Motandra paniculata

Scientific classification
- Kingdom: Plantae
- Clade: Embryophytes
- Clade: Tracheophytes
- Clade: Angiosperms
- Clade: Eudicots
- Clade: Asterids
- Order: Gentianales
- Family: Apocynaceae
- Genus: Motandra
- Species: M. paniculata
- Binomial name: Motandra paniculata (Poir.) I.M.Turner
- Synonyms: Echites paniculatus Poir. ; Baissea guineensis (Thonn.) Roberty ; Echites guineensis Thonn. ; Echites paniculatus Thonn. ex A.DC. ; Motandra altissima Stapf ; Motandra guineensis (Thonn.) A.DC. ; Motandra pyramidalis Stapf ; Motandra rostrata K.Schum. ;

= Motandra paniculata =

- Genus: Motandra
- Species: paniculata
- Authority: (Poir.) I.M.Turner

Species of plant

Motandra paniculata, synonym Motandra guineensis, is a plant in the family Apocynaceae.

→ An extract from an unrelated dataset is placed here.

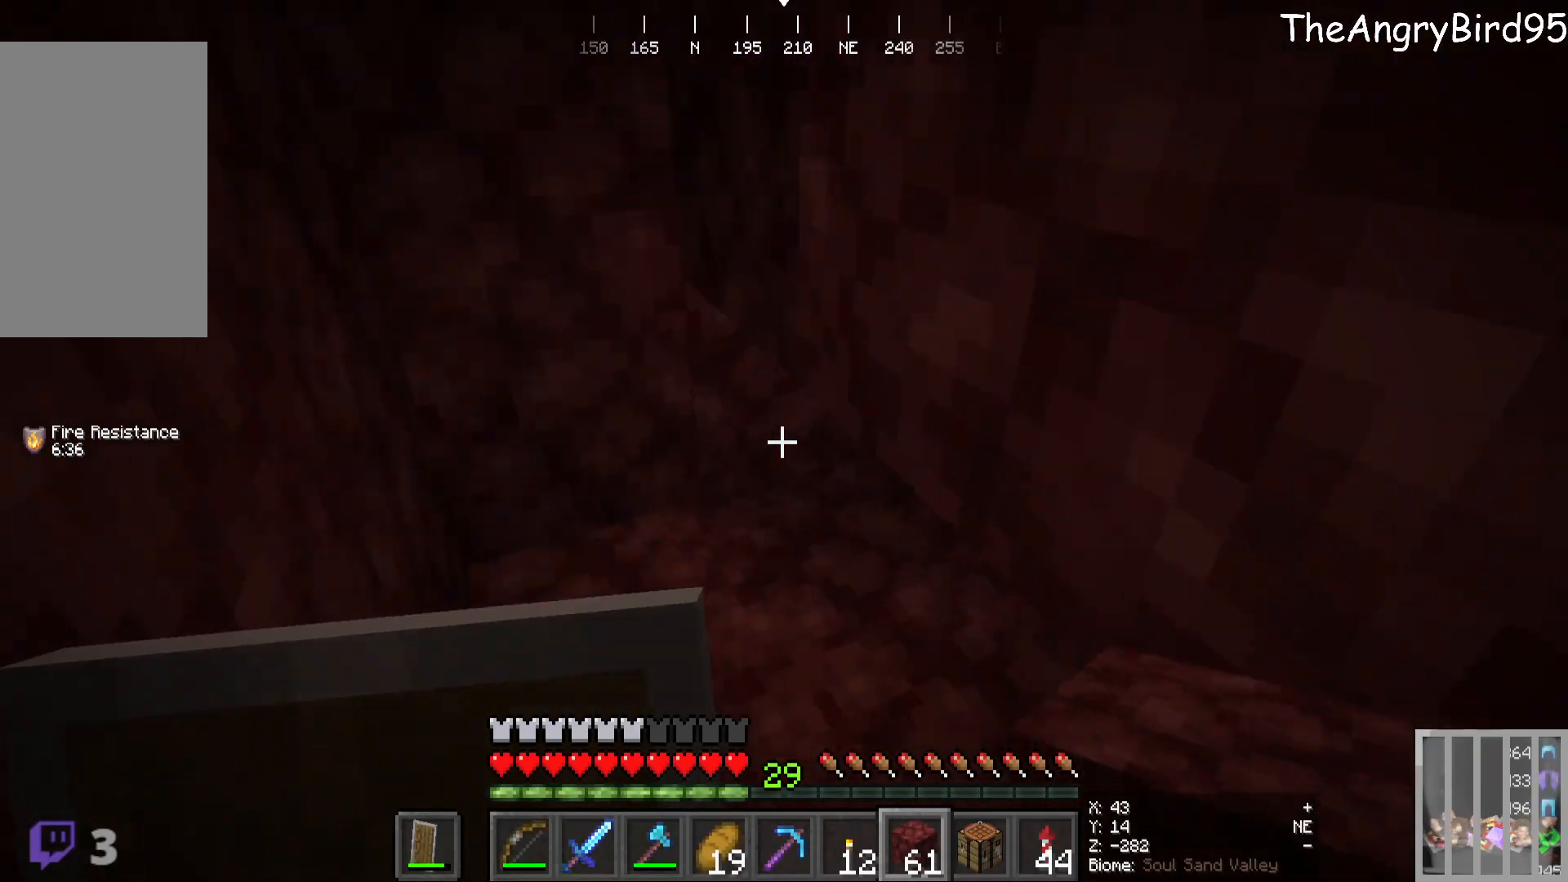
{"keys": ["d", "s"], "mouse": [], "events": [[83, "mouse_right", "down"], [316, "s", "down"], [433, "mouse_right", "up"], [483, "d", "down"]]}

It grows as a climbing shrub or liana up to 40 m long, with a stem diameter of up to 10 cm. Its fragrant flowers feature a white to greenish white corolla. The fruit is dark green with paired follicles, each up to 18 cm long. Motandra paniculata is found in a variety of habitats from sea level to 1200 m altitude. In local traditional medicine, it is used for eye infections, toothache, headache and postpartum stomach pain. The species is native to Guinea, Mali, Sierra Leone, Liberia, Ivory Coast, Ghana, Togo, Benin, Nigeria, Sudan, Cameroon, the Central African Republic, Gabon, the Republic of the Congo, the Democratic Republic of the Congo, Burundi, Uganda and Angola.